Sunday, April 14, 2013

Week Thirteen: Walking the Tightrope

Public historians have a unique set of difficulties to handle which many of us in academia don't have to deal with nearly as much. Public historians- whether site directors, historic preservationists, heritage educators, or others- have to figure out how to find the balance between the truth, education, and securing funds. This week, we read the article "Interpreting Uncomfortable History at the Scott Joplin House State Historic Site in St. Louis, Missouri" by Timothy Baumann, Andrew Hurley, Valerie Alitzer, and Victoria Love.

As the title suggests, the article detailed the issues involved with purchasing, restoring, and presenting the Scott Joplin house in St. Louis to the public. The original presentation ignored some very important things, such as "the urban milieu that nourished his talents, the origins of African/African American music, or the lasting legacy of his music on contemporary composers" (p.45). They apparently also neglected to include locals in the original site planning. There was concern among the leadership about cost and potential controversy. Joplin's life was hard- wrought with the pains brought by racism, money problems, and sexually transmitted disease. Presenting this factually to the public certainly ran the risk of creating even more controversy in a city with a less-than-stellar racial history.

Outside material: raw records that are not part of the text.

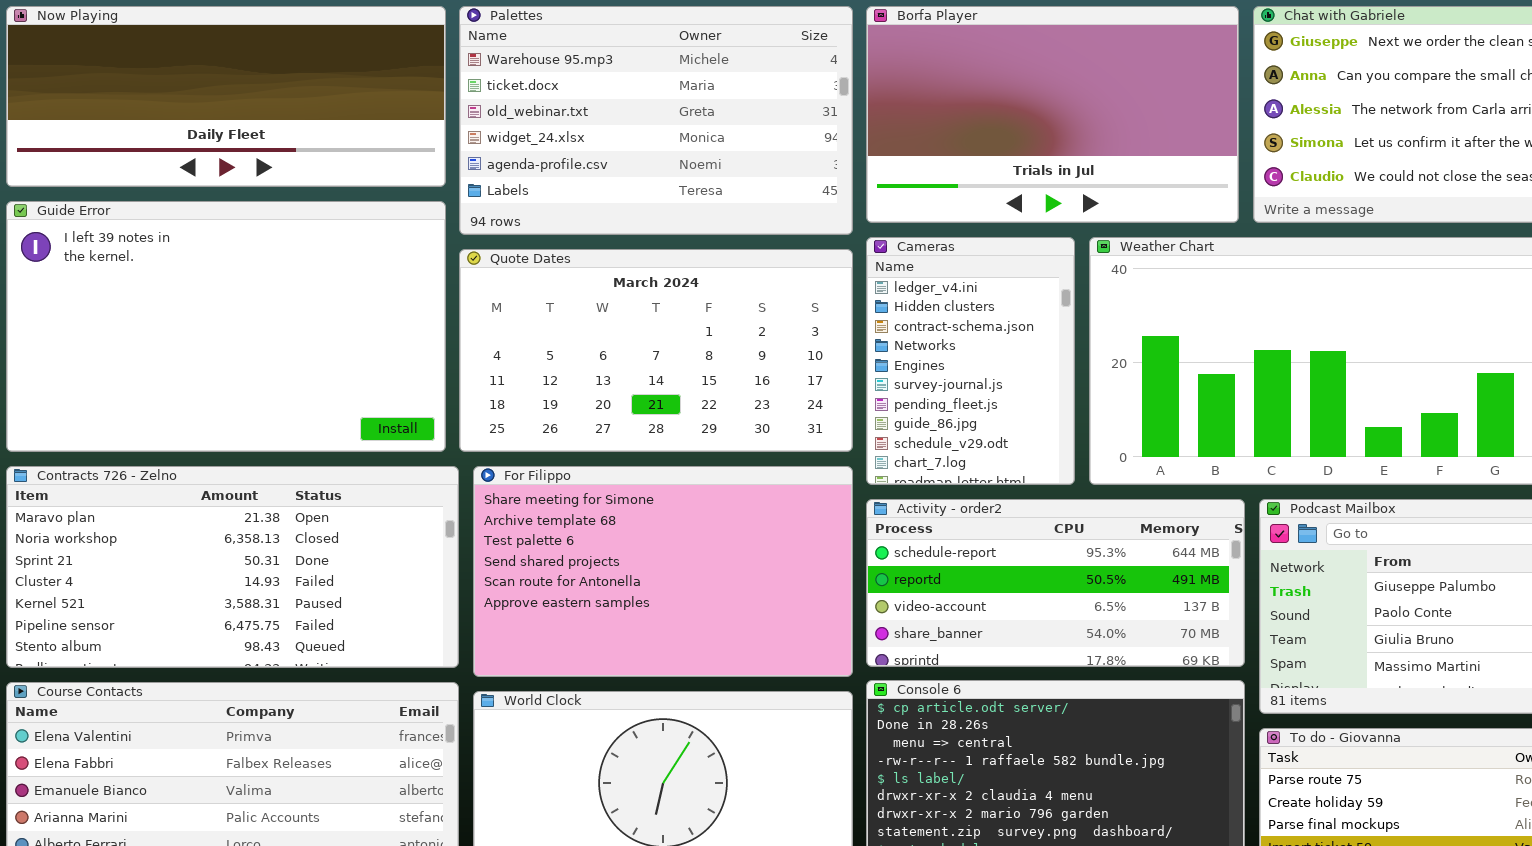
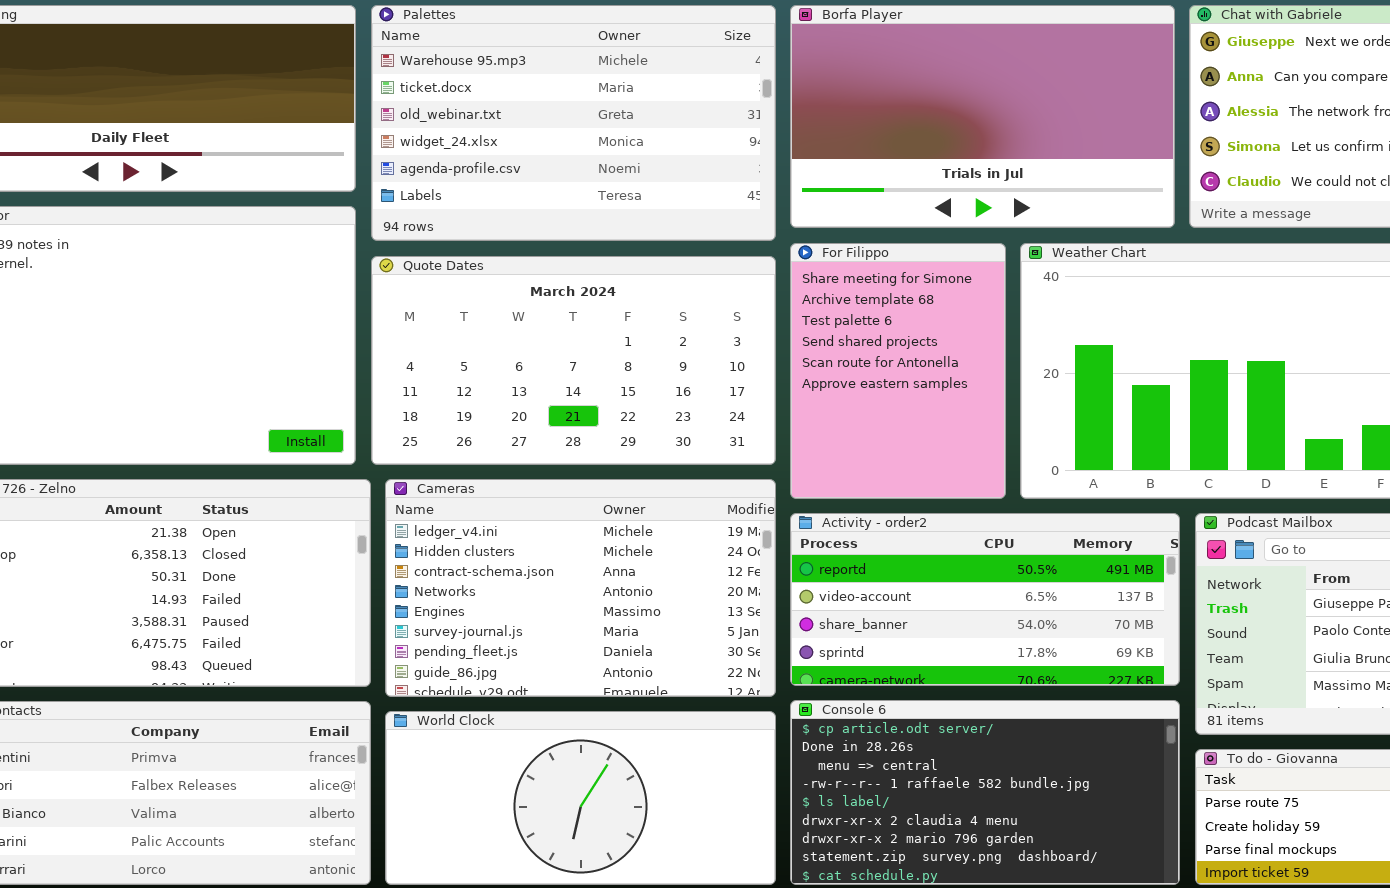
Cameras: [866,237,1075,485] -> [385,479,776,697], moved, resized
For Filippo: [473,466,853,677] -> [790,243,1006,499], moved, resized
Activity - order2: [866,499,1245,667] -> [790,513,1180,686], scrolled down 1 row

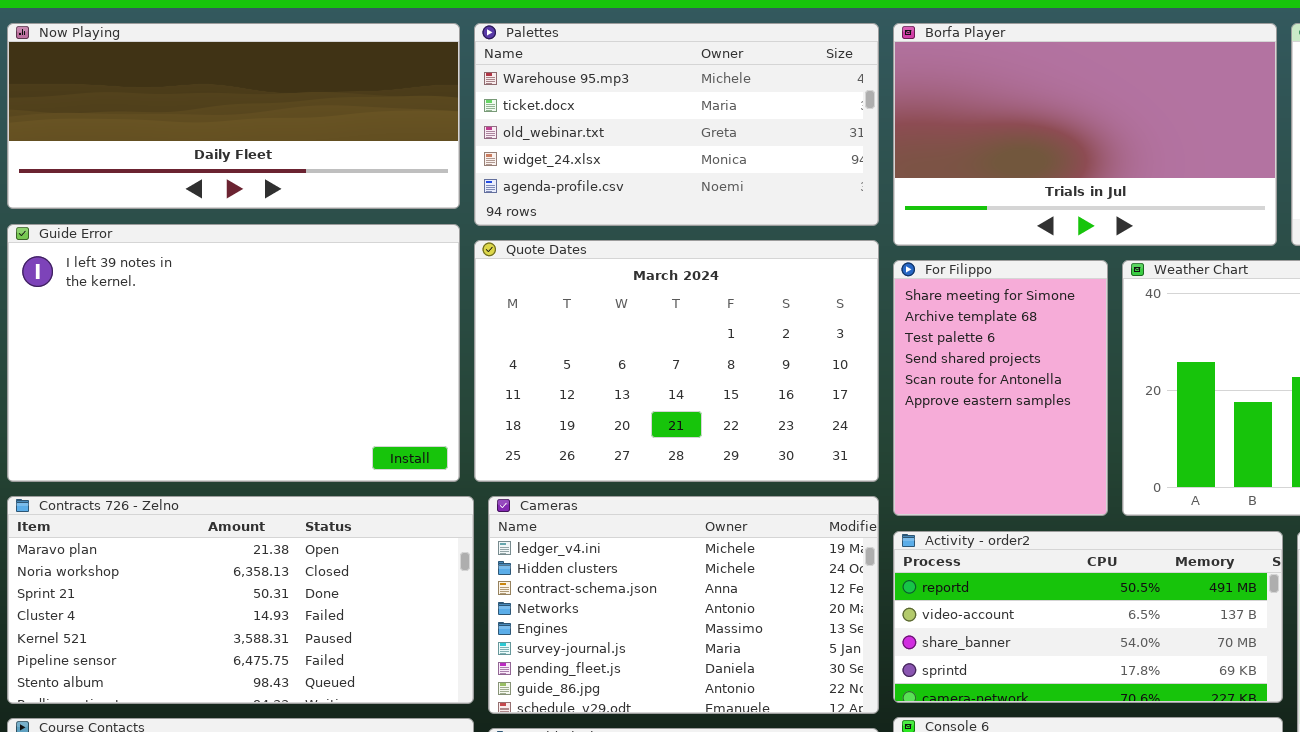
Palettes: [371,5,776,241] -> [474,23,879,226], resized
Quote Dates: [371,256,776,465] -> [474,240,879,482], resized

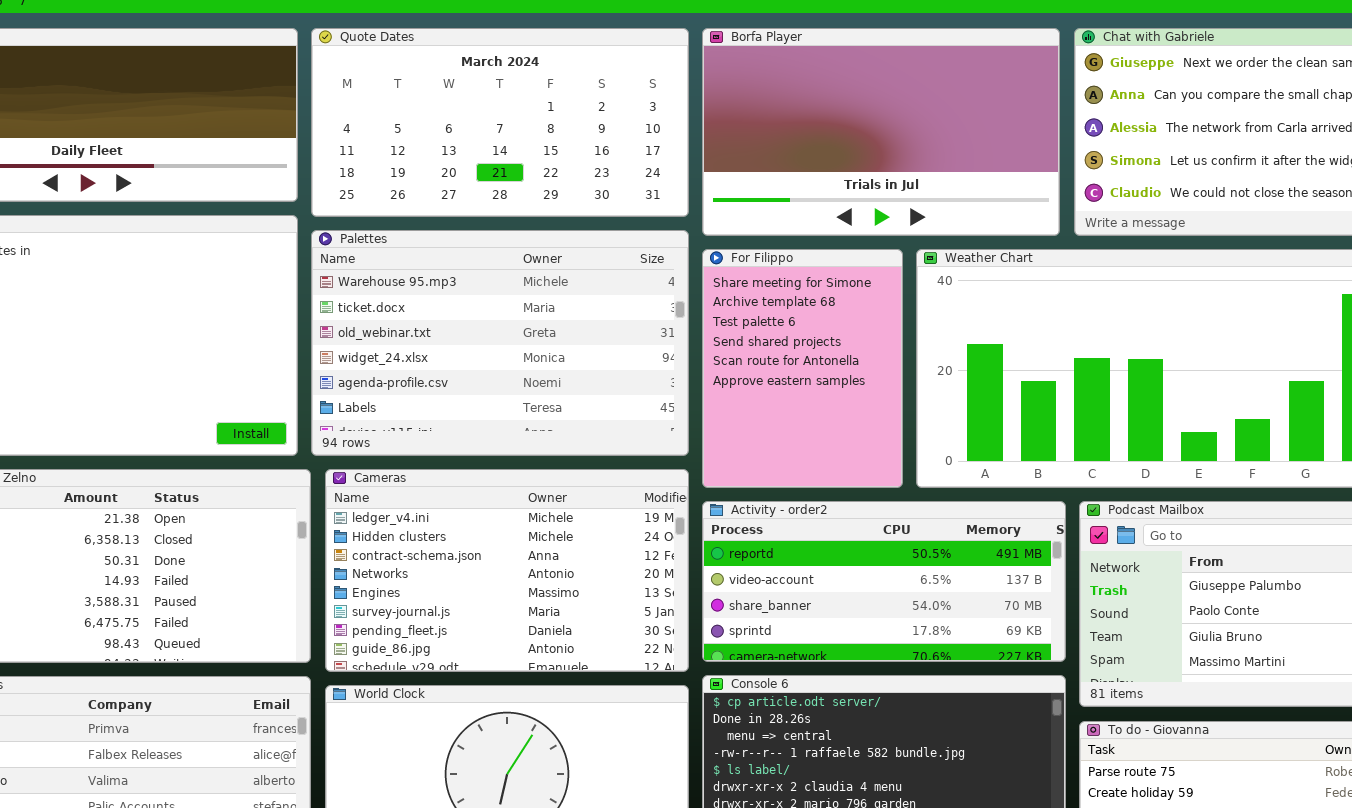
Palettes: [474,23,879,226] -> [311,230,689,456], moved, resized
Quote Dates: [474,240,879,482] -> [311,28,689,217], moved, resized

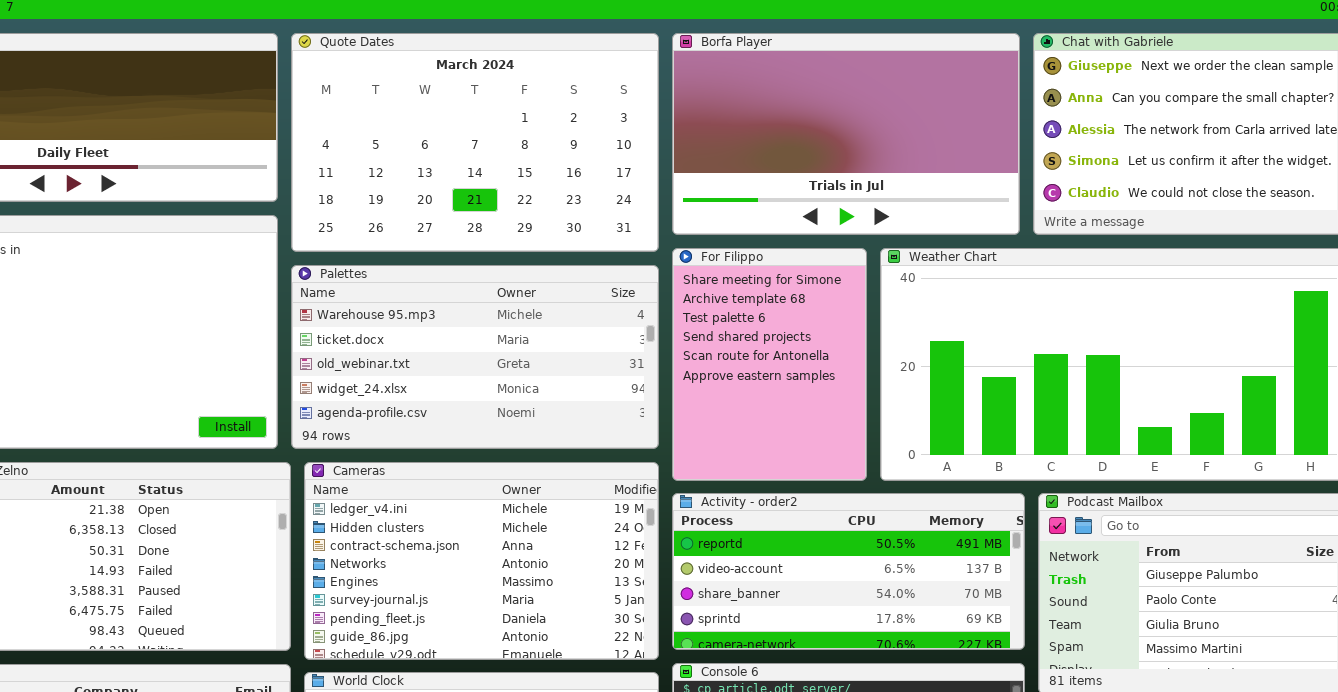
Quote Dates: [311,28,689,217] -> [291,33,659,252], resized
Palettes: [311,230,689,456] -> [291,265,659,449], resized

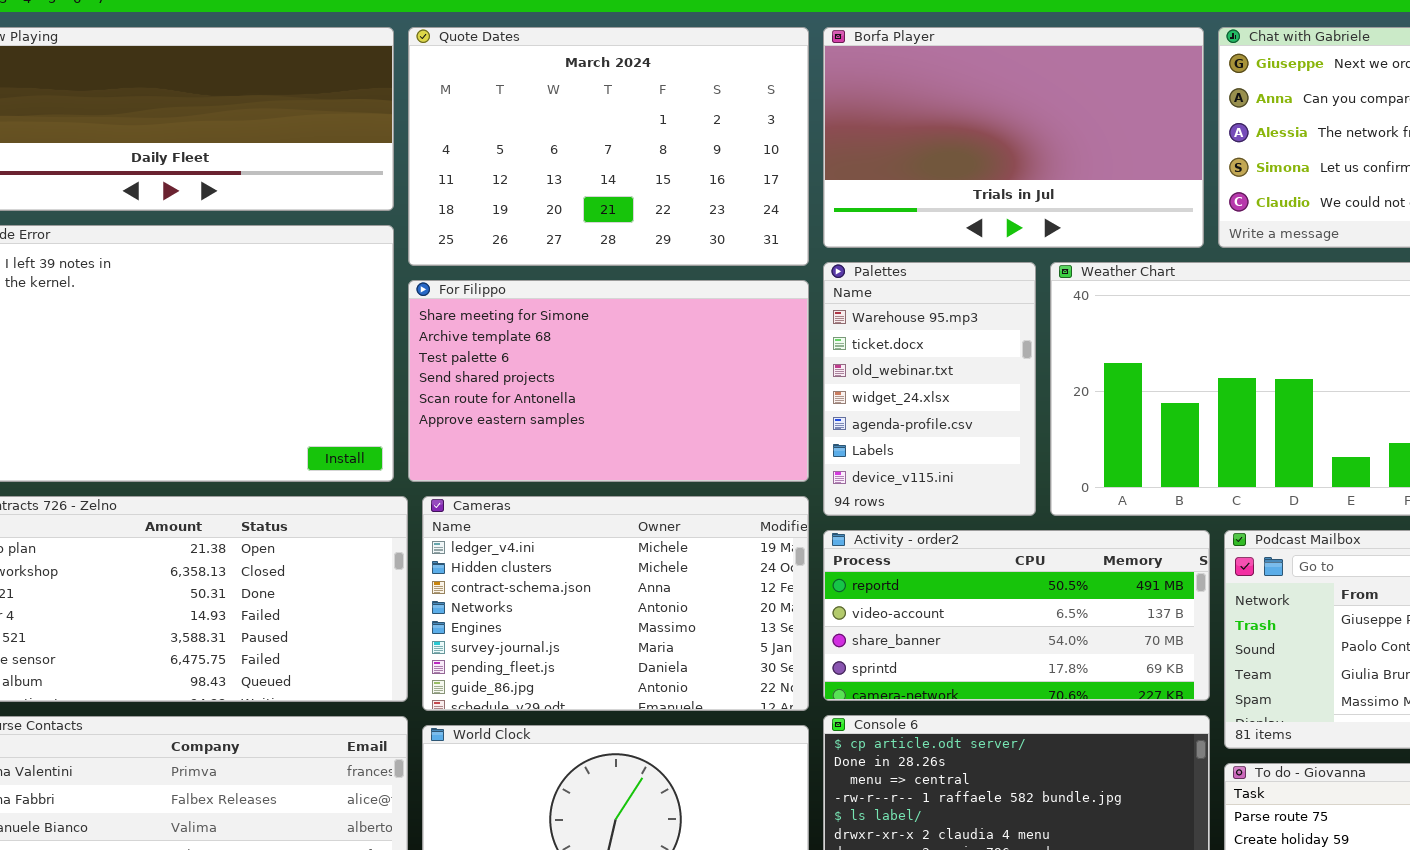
For Filippo: [672,248,867,481] -> [408,280,809,482], moved, resized
Palettes: [291,265,659,449] -> [823,262,1036,516], moved, resized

This article contained another example of a recurring problem we have been looking at all semester: how do we as public historians find a good balance between accuracy, education, and bringing in money? Obviously, no site can run without money, and few sites have the funding to be able to operate without worrying about specific donors or fees paid by visitors. To some degree, the site has to cater to the desires of non-historians, just to keep its doors open. This may require ignoring a certain aspect of the site's history, or glossing over it. And in some cases, this may not be unforgivable. But it does require an awareness of what is going on and the ability for site directors and heritage directors to have at least some idea of the point at which the history they're presenting ceases to maintain any standard of accuracy or integrity. This job seems to be akin to walking a tightrope: unless the site manages to balance things just right, it will fall off, whether it falls to one side because it commercialized its history too much, or to the other because it lost funding by refusing to listen to patrons and donors.

I'm not sure there's ever a perfect balance, and I'm not sure one a sustainable balance is found, it can be counted on to always work, even for the same site. But it is something of which public historians need to be aware, regardless of how hard that seems to be.